* **Directions**
Set down every entry exactly as given. Pictures are to be left out.

Photos with calibration data:
++++
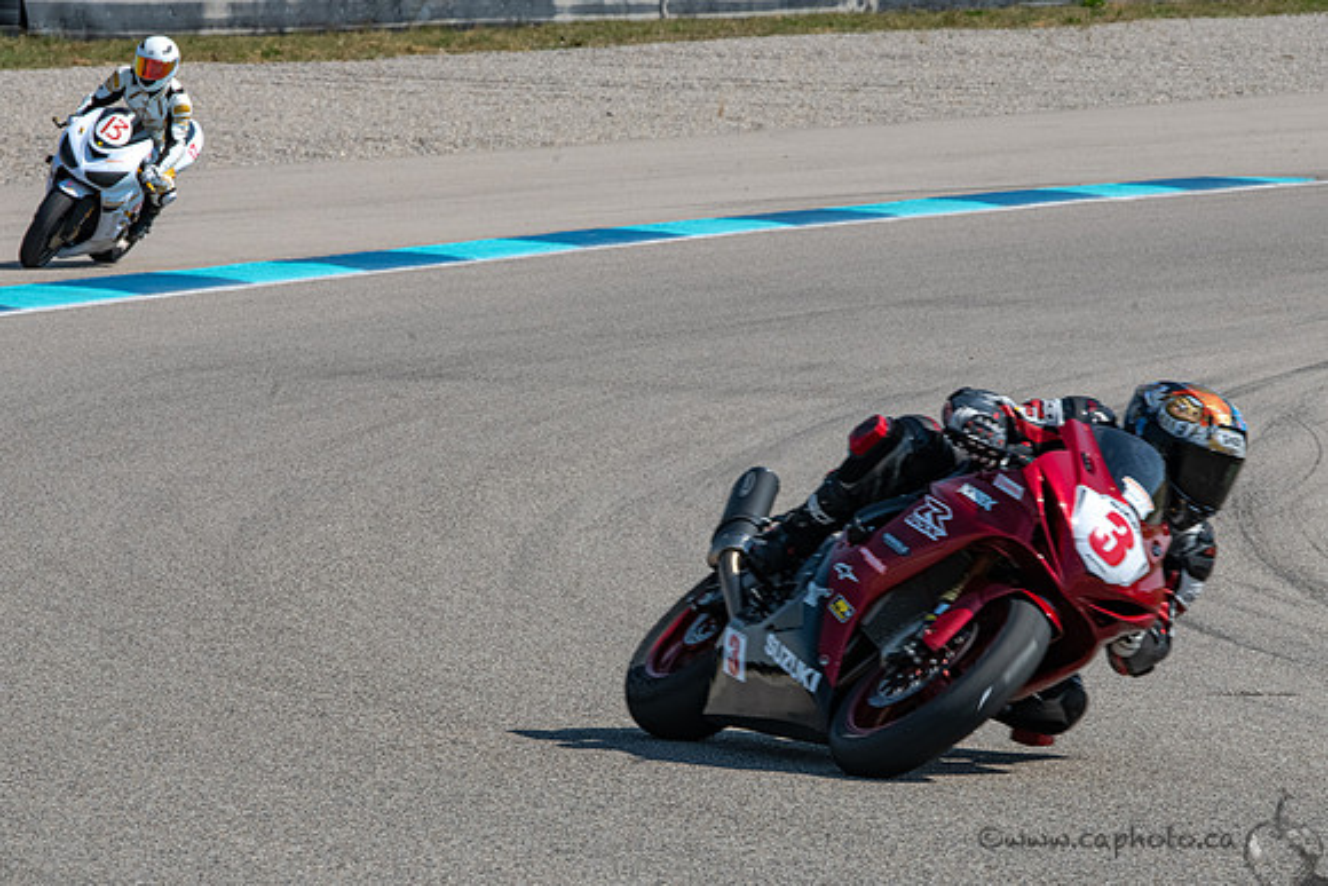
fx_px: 10531
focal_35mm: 285
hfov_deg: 7.2
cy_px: 632
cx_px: 642
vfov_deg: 4.8
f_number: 16
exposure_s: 1/800
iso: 640
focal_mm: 200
++++
* **The completed task**
fx_px: 10531
focal_35mm: 285
hfov_deg: 7.2
cy_px: 632
cx_px: 642
vfov_deg: 4.8
f_number: 16
exposure_s: 1/800
iso: 640
focal_mm: 200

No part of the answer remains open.